Saturday, June 9, 2012

Safety Tips for the Days of Summer

The weather's heating up, the days are getting longer, and fat people are wearing inappropriately revealing clothing at the amusement park. That's right, summer is finally here!

With the weather so nice, chances are you're not going to just sit around inside your house, sweating your balls or lady-balls off.

Pictured: Lady balls.
But don't just go charging out of the house all willy-nilly, run into oncoming traffic and get hit by an ice-cream truck. That would put a serious damper on the rest of your summer. Because you'd be spending it dead. And dead people hate summer. 

That's why, as yet another community service I'm providing free of charge to you filthy ingrates, I'm providing you with these Safety Tips for the Days of Summer. From here on out we'll refer to them as STDS. Are you ready to get some? Then come on!

Hiking: Hiking is exactly like walking except with more trees and less of a purpose. Since most hiking occurs in the woods, and that's where animals live, you need to protect yourself from all the rogue beaver attacks and chipmunk maulings. I'm pretty sure that's what happens in the woods, right? Anywho, if you're going hiking you need to arm yourself with two things: an air horn and as many guns as you can carry. Alternate between blasting the air horn to scare away the more jittery critters of the forest, and firing blindly with your gun. If you're lucky, you'll kill the wombat or pterasaurus that was getting ready to eat you. If you're unlucky, well, wombats gotta eat too.
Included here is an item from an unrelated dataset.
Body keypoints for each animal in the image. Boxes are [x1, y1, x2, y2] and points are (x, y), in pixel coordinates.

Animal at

Boating: Boating is a great way to somewhat legally drink and drive, all while letting everyone around you know that you're a douchebag. That's 2 birds with 1 stone, people!

Or is that 2 birds ON 1 stone? Either way.
But as everyone knows, there's one huge risk you face when boating: Lake monsters. According to the History Channel, they're in pretty much every lake. I have to admit that I'm not entirely sure how to protect yourself against a lake monster, but dynamite never hurts. Unless you get blown up by it. Then it hurts a lot.
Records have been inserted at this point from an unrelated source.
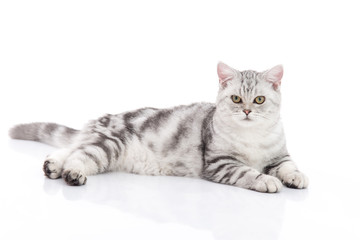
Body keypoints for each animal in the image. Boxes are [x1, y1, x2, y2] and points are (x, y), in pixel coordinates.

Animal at [9, 62, 306, 193]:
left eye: (259, 100)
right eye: (235, 98)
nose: (246, 111)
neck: (251, 137)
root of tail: (102, 120)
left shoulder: (280, 156)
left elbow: (289, 166)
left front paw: (296, 177)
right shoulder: (221, 162)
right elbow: (249, 172)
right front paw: (266, 180)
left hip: (99, 143)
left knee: (71, 149)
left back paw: (52, 166)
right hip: (108, 146)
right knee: (78, 156)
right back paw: (71, 174)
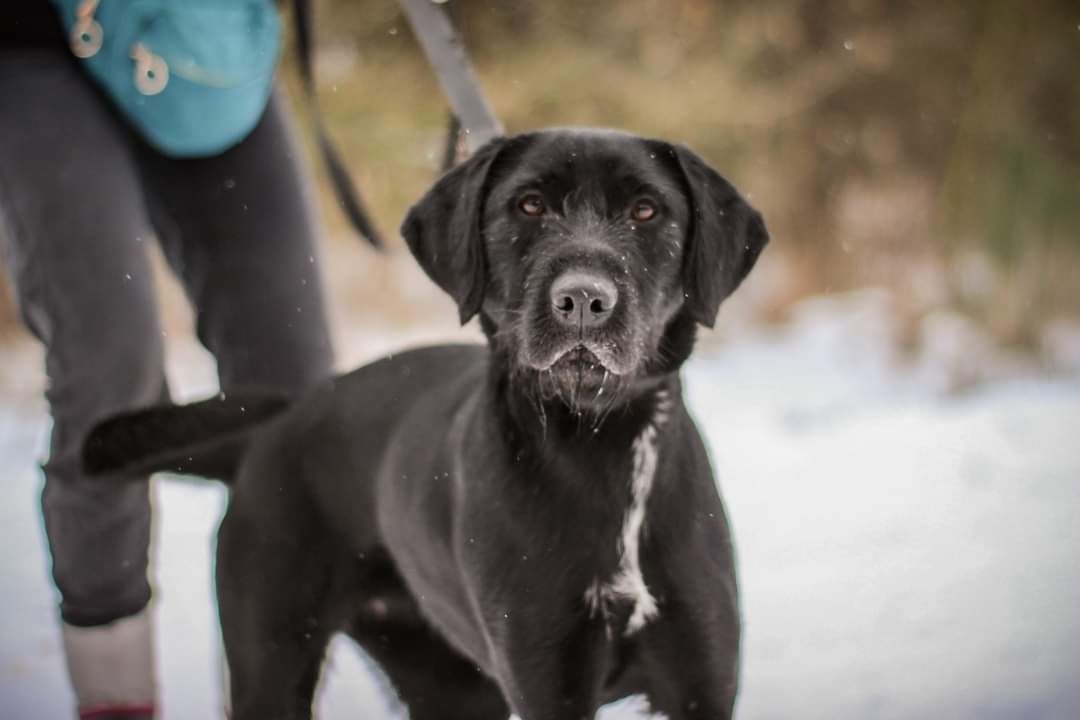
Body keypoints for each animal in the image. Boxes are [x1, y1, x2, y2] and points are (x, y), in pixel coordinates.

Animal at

Camping: Camping is when well-off people spend thousands of dollars on equipment to feel homeless for a couple of days. You can even combine it with hiking if you like to carry heavy things for long distances. My only real knowledge of camping is what I've seen in movies and on TV, and from that I have learned one very clear thing: Don't go camping. You're basically guaranteed to be gruesomely murdered by machete wielding madmen or Blair Witches or some other horrific creature.

Like this hideous monster.
My advice is to stay home.

Grilling: I can't think of a better way to spend a hot, humid summer evening then standing over an open flame and cooking something that you could have just as easily cooked inside where the air-conditioned air lives. As with any type of cooking, the biggest danger is food poisoning. Food poisoning happens when the soul of the animal you just ate haunts your stomach. Luckily, animal ghosts can be easily banished by thoroughly cooking them. 2 to 3 hours with the grill on high heat should be enough to cook away even the most stubborn of chicken spirits.
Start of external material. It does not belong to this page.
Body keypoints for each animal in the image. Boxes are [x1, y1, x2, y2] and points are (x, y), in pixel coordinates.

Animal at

I still see a little pink. Better give it another 45 minutes.
Fireworks: Fireworks are how rednecks let others know that they're available for mating. Honestly, I can't think of anything dangerous about fireworks. Have fun you three-fingered hicks!

Now that I've given you all numerous STDS, there shouldn't be anything stopping you from having a great summer. But if you pass any of these STDS on to other people, just remember to let them know you got it from me. Credit where credit is due, people.




3 comments:

  1. That final paragraph is an all-too-familiar part of your vernacular.

    ReplyDelete
  2. I do tend to give people a lot of safety tips.